Excerpt From "Phenomenal Customer Service" by Shep Hyken
We are delighted to share with you this transcribed excerpt from Phenomenal Customer Service by Shep Hyken. This high energy seminar will help you learn how to amaze your clients, make a great first impression, and be a step above the rest when it comes to customer service.
How many of you believe it’s important to satisfy your customers? Raise your hands. Good. Everybody’s hand goes up.
Now let me tell you the reality of the situation: Several years ago, two professors at Vanderbilt University, Anthony J Zahorik, and Roland T Rust, did a study, and what they found was, in certain businesses, not necessarily what all of us do, but in many frontline retail-oriented businesses like a restaurant or a hotel, they say up to 40% of your satisfied customers will not come back even though they’re satisfied. Now that blew my mind. How could that be? I mean, they’re satisfied. Why wouldn’t they want to come back? Bain & Company out of Boston said that number is too low. As a matter of fact, in some businesses, it can be as high as 80%. 80% of satisfied customers won’t come back, even though they’re satisfied. Wow! Now, why is that? Well, it’s simple. Because they’re just satisfied. In other words, it was all right, it was OK, nothing special. To give you an example, Carol, right? It says so on your name badge. Carol, my name is Shep, nice to meet you, I’m going to ask you a question. This is about as hard as it’s going to get. You’re walking into a restaurant, I’m walking out of the restaurant, you say “Shep, how’s the food?”. I say “It’s OK, it’s all right”. In other words, it’s satisfactory if you will. Are you going to be excited to spend your hard-earned money in this restaurant? “Actually no”. Actually no, that is correct, the answer. Thanks for playing the game. Carol said it right. No. Why? Because it’s just OK. If it was great, sure, she’d be happy to, but now she’s going to think twice. She’s gotten this opinion. Yeah, it was OK. It wasn’t bad. It wasn’t great. Let me bring this to a personal level that I think many of us can relate to, who are married especially.

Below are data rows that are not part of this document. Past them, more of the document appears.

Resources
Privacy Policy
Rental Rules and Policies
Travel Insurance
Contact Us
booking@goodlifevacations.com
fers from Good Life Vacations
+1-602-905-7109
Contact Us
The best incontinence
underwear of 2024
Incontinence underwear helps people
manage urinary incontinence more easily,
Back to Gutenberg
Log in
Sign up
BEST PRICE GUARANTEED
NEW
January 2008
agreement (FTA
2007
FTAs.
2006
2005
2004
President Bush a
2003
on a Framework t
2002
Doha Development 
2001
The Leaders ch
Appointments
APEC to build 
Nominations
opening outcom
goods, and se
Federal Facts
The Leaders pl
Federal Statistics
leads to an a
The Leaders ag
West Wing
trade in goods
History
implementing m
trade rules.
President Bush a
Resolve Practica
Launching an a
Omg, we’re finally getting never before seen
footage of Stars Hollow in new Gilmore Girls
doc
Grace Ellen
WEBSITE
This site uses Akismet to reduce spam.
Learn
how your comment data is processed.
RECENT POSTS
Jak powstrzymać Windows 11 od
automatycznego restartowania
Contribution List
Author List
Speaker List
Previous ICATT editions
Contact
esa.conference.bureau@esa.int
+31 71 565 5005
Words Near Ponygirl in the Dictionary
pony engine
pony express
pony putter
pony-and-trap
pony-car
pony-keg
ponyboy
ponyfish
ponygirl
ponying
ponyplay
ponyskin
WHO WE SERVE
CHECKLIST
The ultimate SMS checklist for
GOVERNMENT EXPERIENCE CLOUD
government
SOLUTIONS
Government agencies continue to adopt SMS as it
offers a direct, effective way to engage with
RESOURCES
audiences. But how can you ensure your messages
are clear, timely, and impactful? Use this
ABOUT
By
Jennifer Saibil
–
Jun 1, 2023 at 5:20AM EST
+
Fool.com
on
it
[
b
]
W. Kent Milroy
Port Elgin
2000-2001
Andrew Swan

I’m going to talk about my wife, because she’s not in the room to defend herself. This is what happened on our very first date. I was very, very lucky to be able to go out with this beautiful girl, and I went over and I picked her up, and I took her out for a nice dinner. At the end of the evening, I dropped her off at the doorstep, gave her a quick peck on the cheek goodnight, and she walked in and her roommate asked her “How was your date with Shep?”. She could have said “It was OK, it was all right, it was satisfactory if you will”. What are the chances of me having another date with this girl the following Saturday night? I mean, she’s a very popular girl, and the date was just OK. I could see asking her out “Hey, I had a good time, I hope you had a good time too. Would you like to go out next Saturday night?”. And she could say something like “Why don’t you give me a call next Saturday, about five o’clock in the afternoon, and I’ll let you know if I’m free”. Now, the women are all smiling, and some are laughing, and this guy’s going “I don’t get it, what’s so funny about that?”. That’s not what really happened that night. What really happened is when I dropped her off, she walked inside, her roommate asked her “How was your date with Shep?”, she leaned against the dining room table and she sighed. “He’s a dream”.